The GM-free product is marketed as a "fully functional replacer of egg", and claims to have 75 per cent less saturated fat than an egg, with 10 per cent more protein.
"Alleggra has clear advantages in terms of cost and health," Gavin Hays tells FoodNavigator.com, pushing the two key facets of the product's commercial value.
The price volatility of the European egg market over the past 18 months, in most part linked to the decimation of millions of birds through avian flu, has led to huge fluctuations in egg product prices.
Food makers that use eggs extensively in applications from bakery to dressings, have seen margins sliced by the rises. Yolk prices, for example, rose from about £1700 a tonne in 2002, to £2250 in the last quarter of 2003 and have since dipped to around £1750 (€2524) a tonne.
But soybean prices, the foundation of the Alleggra product, are not without their own fluctuation. In 2004 low inventories drove soybean prices to 15 year highs: and despite some relief at the end of the year, in February 2005 prices rose 20 per cent on January figures.
According to Hays, the Alleggra formulation can absorb much of the soy price fluctuations: "on a soybean hike of 100 per cent, we would see a 10 per cent rise," he says.

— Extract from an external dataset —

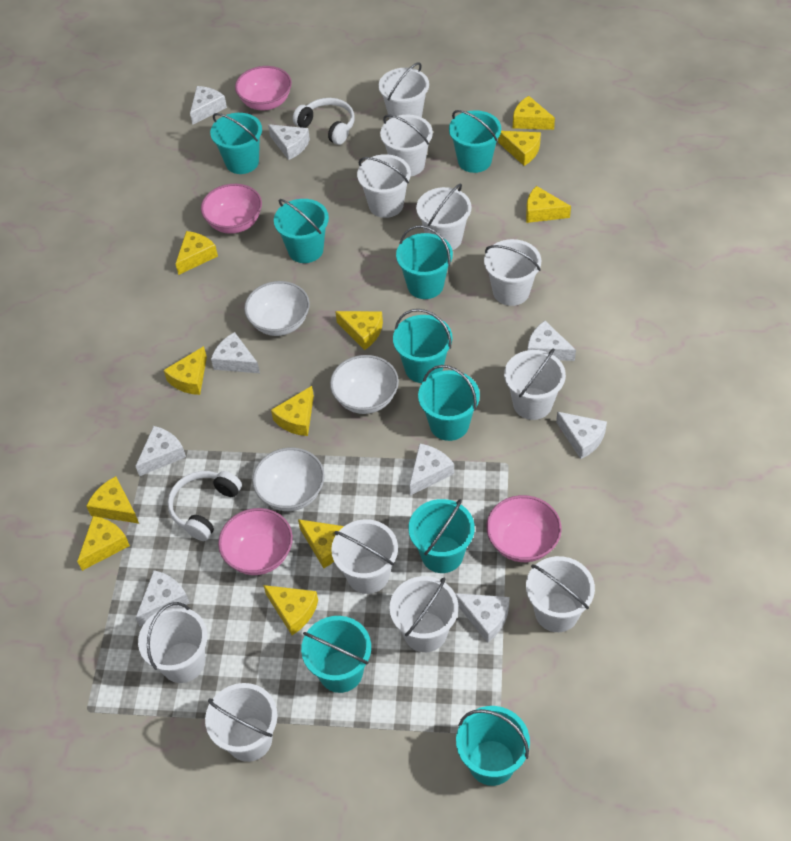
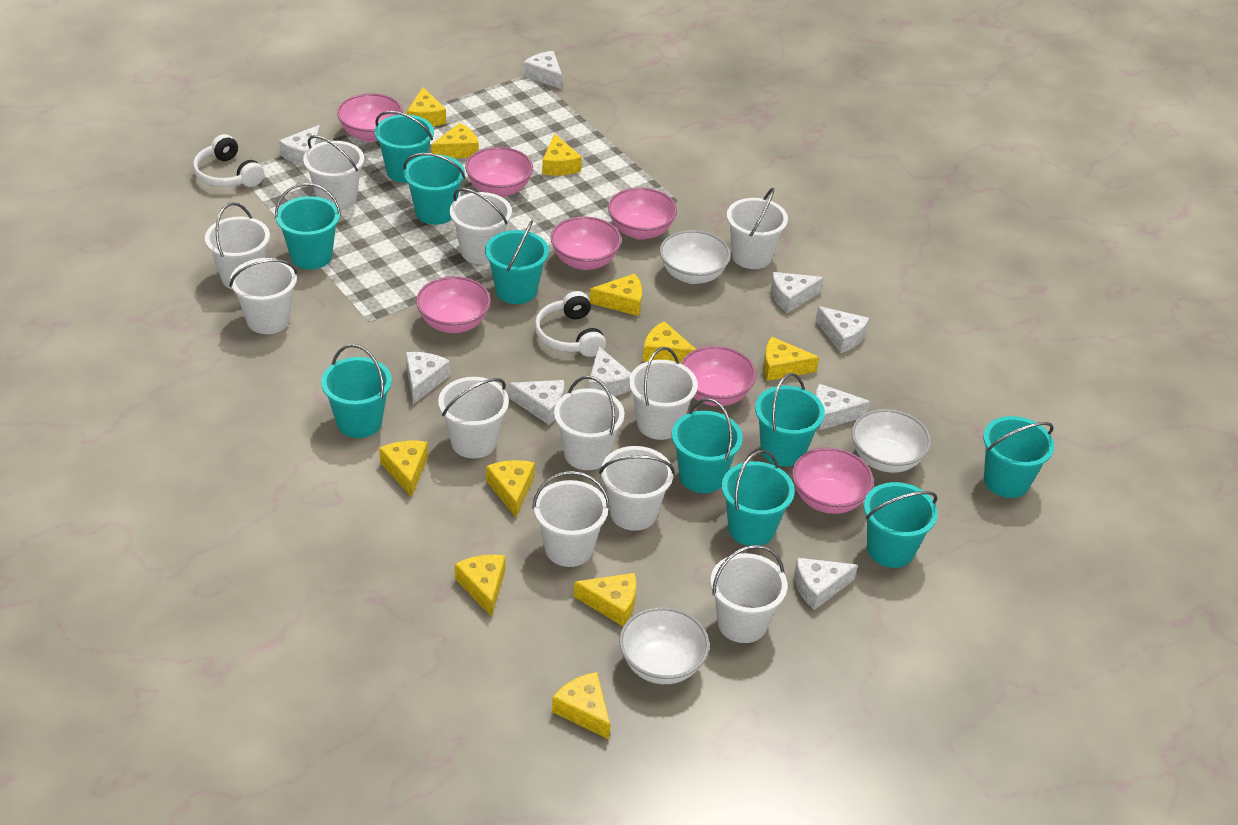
pink bowl: [201,184,262,234] [218,508,293,575] [235,66,292,110] [486,495,562,562] = 4 -> [337,93,403,142] [416,276,491,333] [465,147,533,197] [551,216,622,270] [608,188,677,240] [681,346,756,406] [792,448,874,514] = 7
turquoise bucket: [210,113,262,174] [274,199,329,263] [301,616,371,693] [393,309,452,383] [396,225,453,299] [409,499,475,573] [418,365,480,441] [449,110,501,173] [456,706,530,786] = 9 -> [275,183,341,269] [321,344,392,438] [375,111,434,183] [403,153,465,225] [485,220,549,304] [672,398,743,493] [722,450,795,546] [755,373,825,466] [864,482,938,568] [983,416,1054,498] = 10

Alleggra is squarely positioned as not only a 100 per cent egg alternative, but also to target the booming market for soy-derived ingredients: a market that continues to enjoy strong growth on the back of rising consumer demand for health-promoting food products.
After growth of well over 10 per cent in 2002, soy-based products again showed double figure growth in 2003, reaching a value of €1.5 billion, according to data from market analysts Prosoy. This growth is slated to continue at the same pace until 2006.
In terms of food formulations, our ingredient can swing an end product in favour of health, says Hays.
"Alleggra is not only cholesterol free but is actively cholesterol lowering," he adds.
Currently in two development trials with food makers "for muffin and quiche products", the ingredient has yet to reach an end product on the shelves, but Hays is aiming for this to change "by May this year".
Evidence of the market potential for the egg replacer, according to the British Egg Information Service in the UK alone 32 million eggs are consumed a day: and per head per year, just over 20 per cent of these eggs are used in food processing.
In 2004 the firm signed off a £350,000 contract with Britain's ministry of defence for Alleggra to replace the ministry's powdered egg rations.
Activities in the UK are almost fully commercial (to date a team of 12); with a contract manufacturer for the product based in Holland. Enjoying the Unilever link, Alleggra Foods also has access to Unilever's R&D team in The Netherlands.